Although this study examined the optimization of ACS treatment by continuous infusion of Beta-P from the perspective of the fetal heart, it must be said that continuous infusions of Beta-P likely have low therapeutic value due to cost and inconvenience. Patient compliance with ACS treatment based on a slow-release patch or oral medication may be alternative means of achieving low-dose extended exposures that achieve good lung maturation. A study of low-dose ACS treatment with oral medication in pregnant sheep demonstrated fetal lung maturation [53, 54], and a study in pregnant monkeys showed that low-dose ACS treatment resulted in efficient fetal lung maturation and had less effect on the hippocampus than clinical treatment with intramuscular injection [55].

Limitations

It is important to note that the low-dose betamethasone animals used in this study underwent a minor fetal recovery surgery procedure, whereas the higher dose steroid animals and saline control animals received intramuscular injections only.

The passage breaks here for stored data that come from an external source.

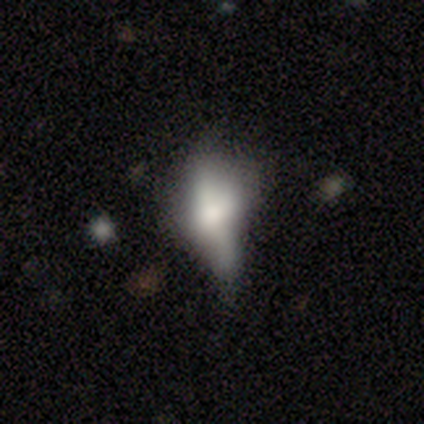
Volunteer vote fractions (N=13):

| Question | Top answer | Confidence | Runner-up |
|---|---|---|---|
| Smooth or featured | featured or disk | 46% | smooth (38%) |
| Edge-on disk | yes | 50% | tied: no (50%) |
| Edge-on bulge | rounded | 100% | — |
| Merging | none | 45% | tied: minor disturbance (45%) |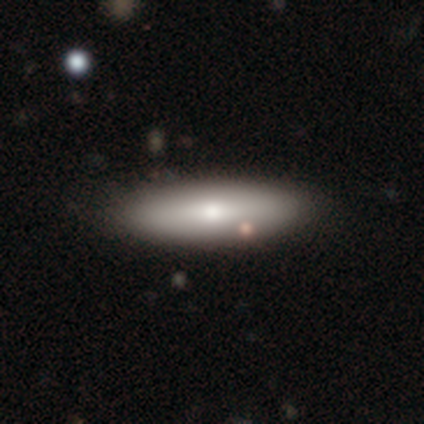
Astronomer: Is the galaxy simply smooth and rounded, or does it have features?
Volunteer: smooth — 82%.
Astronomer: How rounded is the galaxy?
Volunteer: in between — 60% (runner-up: cigar-shaped, 38%).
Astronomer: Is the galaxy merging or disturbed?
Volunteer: none — 41%.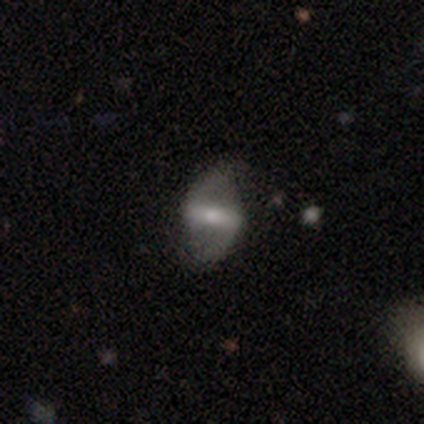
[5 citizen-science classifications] Q: Smooth or featured?
A: featured or disk (80%); runner-up: star or artifact (20%)
Q: Edge-on disk?
A: no (75%); runner-up: yes (25%)
Q: Bar?
A: strong (67%); runner-up: weak (33%)
Q: Spiral arms?
A: yes (100%)
Q: Spiral winding?
A: loose (100%)
Q: Spiral arm count?
A: 2 (100%)
Q: Bulge size?
A: large (33%); tied with: moderate (33%); small (33%)
Q: Merging?
A: none (100%)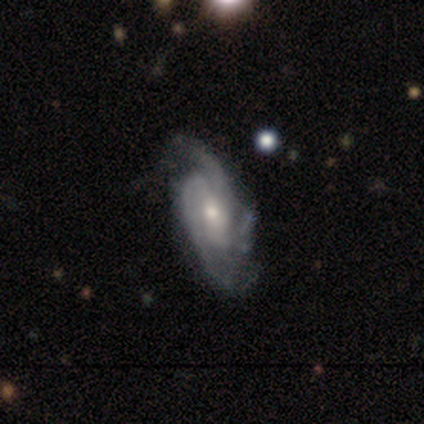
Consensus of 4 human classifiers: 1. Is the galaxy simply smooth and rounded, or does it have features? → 100% featured or disk, 0% smooth, 0% star or artifact.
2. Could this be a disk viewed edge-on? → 75% no, 25% yes.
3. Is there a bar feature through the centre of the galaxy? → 67% no, 33% weak, 0% strong.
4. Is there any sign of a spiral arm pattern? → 100% yes, 0% no.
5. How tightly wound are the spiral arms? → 33% tight (tied), 33% medium (tied), 33% loose (tied).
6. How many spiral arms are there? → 33% 2 (tied), 33% 3 (tied), 33% can't tell (tied), 0% 1, 0% 4, 0% more than 4.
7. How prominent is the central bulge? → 100% small, 0% dominant, 0% large, 0% moderate, 0% none.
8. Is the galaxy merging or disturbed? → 75% none, 25% minor disturbance, 0% major disturbance, 0% merger.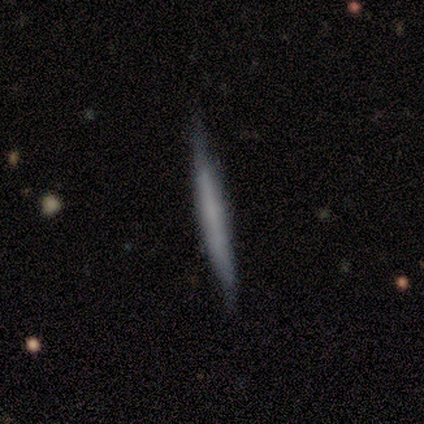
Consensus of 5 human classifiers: A smooth galaxy with no disk features (40%, tied with featured or disk) that is cigar-shaped (100%). Merging: none (100%).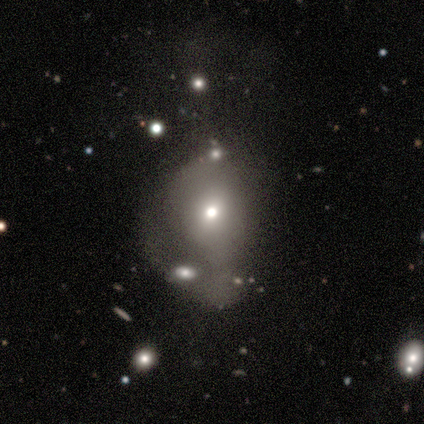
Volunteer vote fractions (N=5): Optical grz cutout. It shows a smooth galaxy with no disk features (60%) that is in between round and cigar-shaped (67%). Merging: minor disturbance (60%).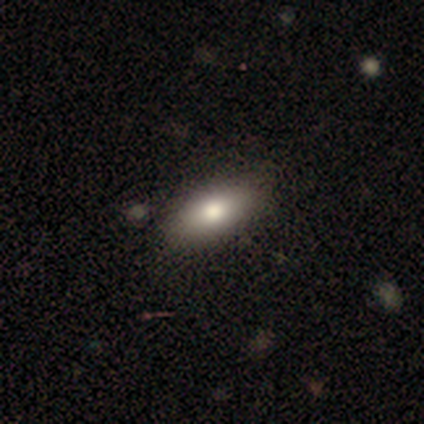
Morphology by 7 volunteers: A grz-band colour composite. It shows a smooth galaxy with no disk features (71%) that is in between round and cigar-shaped (80%). Merging: none (80%).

Assuming that fetal surgery conveys a greater risk of cardiac dysfunction, it is possible that the study results underestimate the difference in cardiac effects between a high-dose exposure delivered by intramuscular injection and constant low-dose fetal steroid exposure. The limitations of the present study include a relatively small sub-group size. Due to the need to perform ultrasound assessments at tightly controlled intervals (i.e., 8 h after treatment initiation), we were somewhat limited in the number of animals that we could image. We decided that a tighter grouping of animals at the 8-h post-treatment interval was more advantageous than a larger number of animals imaged over a wider interval—potentially introducing additional noise to the study. Future experiments will be stratified so as to allow the capture of ultrasound data from a larger cohort of animals.

We assumed two things in the present study: that pretreatment cardiac function would be similar in all groups, and that the greatest change in cardiac function would occur after 8 h on the day of treatment, when betamethasone blood concentrations were at their maximum. Therefore, we performed ultrasound examinations only on the day of treatment. With these data in hand, additional time-course studies are warranted and can now be designed to explore temporal and individual subject effects.

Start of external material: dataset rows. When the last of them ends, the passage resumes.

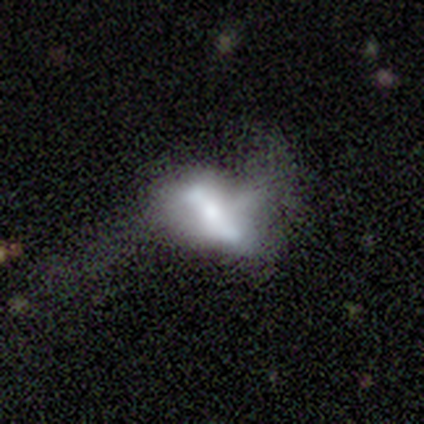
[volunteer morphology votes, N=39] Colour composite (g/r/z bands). It shows a featured or disk galaxy (49%) with a strong bar (47%), no spiral arms (65%) and a moderate central bulge (59%). Merging: major disturbance (57%).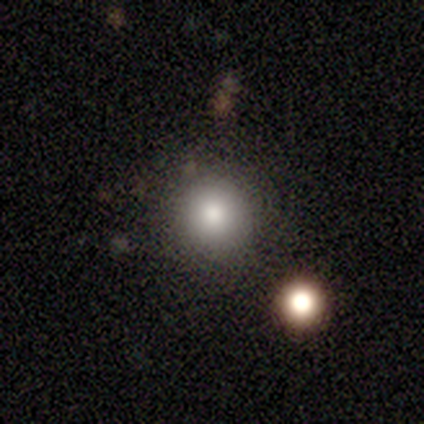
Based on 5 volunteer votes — Q: Smooth or featured?
A: smooth (80%); runner-up: featured or disk (20%)
Q: How rounded?
A: round (75%); runner-up: in between (25%)
Q: Merging?
A: none (100%)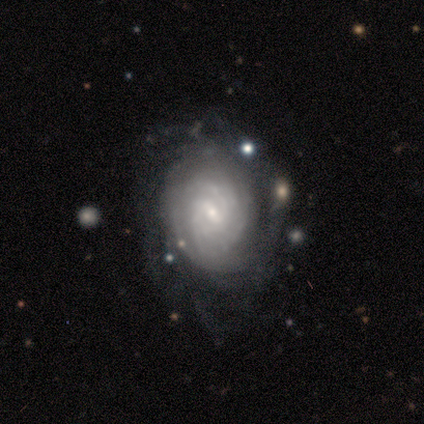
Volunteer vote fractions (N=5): A featured or disk galaxy (100%) with a weak bar (80%), more than 4 (60%) tight (100%) spiral arms (100%) and a small central bulge (100%).

Vote fractions:
- Smooth or featured? featured or disk: 100% / smooth: 0% / star or artifact: 0%
- Edge-on disk? no: 100% / yes: 0%
- Bar? weak: 80% / no: 20% / strong: 0%
- Spiral arms? yes: 100% / no: 0%
- Spiral winding? tight: 100% / medium: 0% / loose: 0%
- Spiral arm count? more than 4: 60% / can't tell: 40% / 1: 0% / 2: 0% / 3: 0% / 4: 0%
- Bulge size? small: 100% / dominant: 0% / large: 0% / moderate: 0% / none: 0%
- Merging? none: 80% / merger: 20% / minor disturbance: 0% / major disturbance: 0%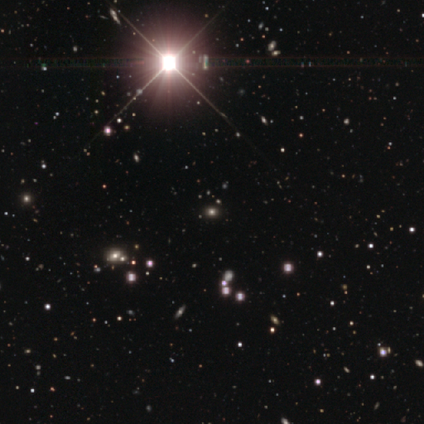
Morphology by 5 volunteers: star or artifact 60%, smooth 40%, featured or disk 0%.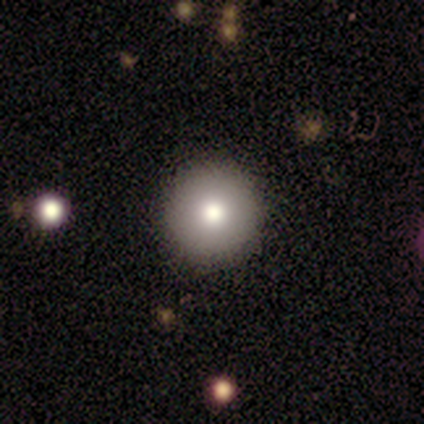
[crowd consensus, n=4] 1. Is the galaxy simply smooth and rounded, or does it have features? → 50% smooth (tied), 50% star or artifact (tied), 0% featured or disk.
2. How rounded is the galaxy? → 100% round, 0% in between, 0% cigar-shaped.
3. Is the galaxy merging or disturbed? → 100% none, 0% minor disturbance, 0% major disturbance, 0% merger.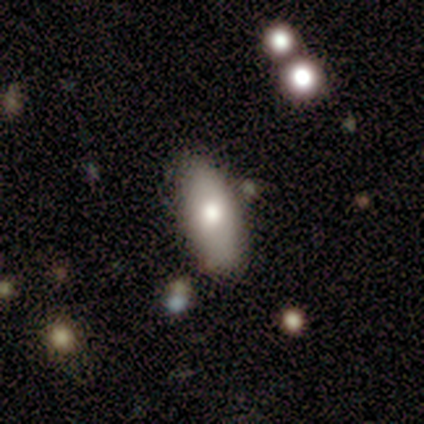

In the present study, we were unable to preserve myocardial tissue from the Clinical Treatment D2 group. With these tissues, comparisons of microarray results between the Beta-P Infusion D2 and Clinical Treatment D2 groups would have been possible.

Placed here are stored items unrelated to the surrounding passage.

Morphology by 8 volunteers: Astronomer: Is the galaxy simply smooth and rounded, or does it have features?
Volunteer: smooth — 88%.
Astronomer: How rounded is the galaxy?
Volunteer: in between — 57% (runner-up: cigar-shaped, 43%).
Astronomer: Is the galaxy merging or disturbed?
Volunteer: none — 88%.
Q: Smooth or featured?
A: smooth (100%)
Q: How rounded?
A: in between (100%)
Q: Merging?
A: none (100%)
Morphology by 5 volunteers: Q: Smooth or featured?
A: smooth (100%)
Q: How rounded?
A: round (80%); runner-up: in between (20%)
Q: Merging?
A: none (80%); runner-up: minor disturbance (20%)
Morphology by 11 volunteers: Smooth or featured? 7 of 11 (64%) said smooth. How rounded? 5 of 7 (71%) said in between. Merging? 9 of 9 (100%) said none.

Although this study investigated myocardial dysfunction using ultrasound and transcriptomic techniques, a host of additional analyses can be considered for future experiments.In particular, pathological evaluation and proteomic analysis of the myocardium may be useful in assessing myocardial damage, as Severinova et al. reported in rats [25].

Conclusions

In the present study, treatment with a clinical ACS regimen elicited greater acute perturbations in fetal cardiac function than treatment with a low-dose regimen. At a transcriptional level, the use of low-dose betamethasone elicited transient changes in cardiac mRNA expression at 2 days post-treatment, and these changes were almost entirely resolved by 7 days. In contrast, more genes remained differentially regulated at 7 days post-treatment in the clinical ACS treatment group. Although the clinical treatment of antenatal corticosteroid significantly affected cardiac diastolic function in acute phase and some hypertrophic actions in myocardium in fetus in subacute phase, the low-dose Beta-P exposure had less influences on those.

These results suggest that a low-dose steroid exposure may reduce the risk of adverse impacts on the developing fetal heart. Future studies are needed to determine the long-term impact of steroid exposures on the fetal heart, and the potential for lower dose ACS treatments to reduce the risk of harm.